For breakfast, we decided to eat at the Beau’s buffet. We usually don’t do buffets because the food just isn’t as good as in restaurants, but it’s hard to mess up breakfast food. The $11.99 price (plus tax and tip) was the same price as a single breakfast dish at the Terrace Café in the resort’s lobby. So, for the same price as an omelet alone at the restaurant, I could get an omelet, sausage links, slice of ham, a glass of orange juice, and a glass of 2% milk, plus a donut for dessert (and seconds if I wanted them) at the buffet. This made the breakfast buffet an easy choice. By the way, no matter what resort property you may visit, if you go to a breakfast buffet and get in line at the egg station for an omelet or custom-ordered eggs, be a sport and drop a $1 bill on the counter for the cook. The cooks work hard making your custom eggs, so thank them by leaving a small tip. They’re not allowed to solicit tips, but they’re allowed to accept them. Do the decent thing and give drop them a buck. And don’t forget to say, “Thank you.” I can’t tell you how many times I’ve seen the cook put the freshly cooked eggs on a person’s plate and then the person walks away without saying a word.

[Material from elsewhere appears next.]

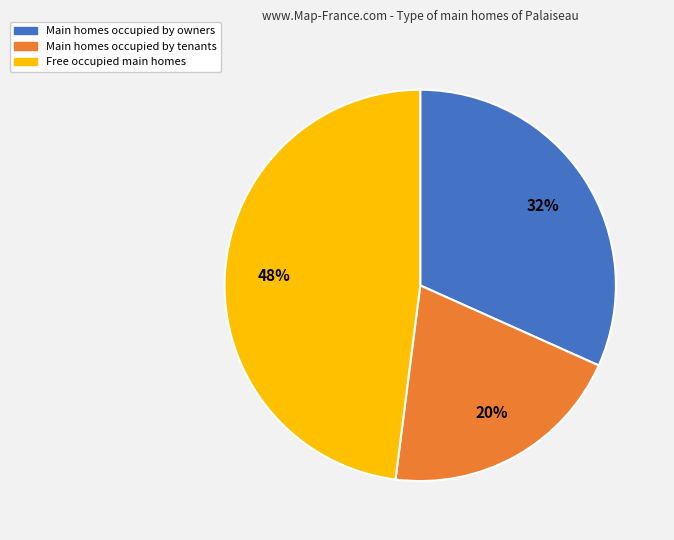

Count the number of slices in the pie.

3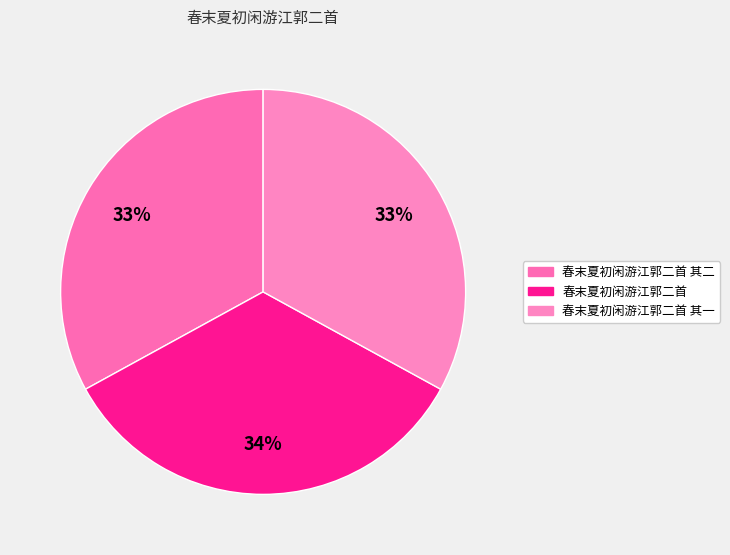

How many slices are in this pie chart?

3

After Monday’s breakfast, the Beau’s craps tables were empty. I didn’t want to play a $10 table by myself because that can get expensive quickly. When playing alone, the pace is boom-boom-boom. Before you know it, if the table is cold, your buy-in is gone, and you stand there dazed wondering what happened. However, in the evening when the tables are crowded with lots of bets working, it seems like 5 minutes go by between each roll because the dealers have so many payouts to make (i.e., Come bets, Place bets, and all the different proposition bets), so the game goes much slower. I made my way to the Boomtown and played their $3 table, which was also dead. I didn’t mind playing craps alone because I could make cheap $3 and $5 bets. It’s a lot easier to stomach losing $100 in 60 minutes at a $3 table than it is losing $200 in 30 minutes at a $10 table.
We decided to have dinner early, so we went to the Beau Rivage’s Terrace Café, a casual dining restaurant adjacent to the hotel’s lobby. I chose the chicken pot pie and I forget what my wife had. The pot pie was quite good. In fact, if my wife had allowed me, I would have ordered another one. So, once again, we had a good meal at the Beau. As a result, we’ll likely stay at the Beau for meals on our future visits, not only for the food quality and reasonable prices, but also for the convenience of not having to leave the resort (and losing our great parking space in the parking garage).
In summary, our two-night stay at the Beau Rivage in Biloxi, Mississippi, was very good and left us very satisfied. We’ll definitely go back. In fact, we can’t wait to go back!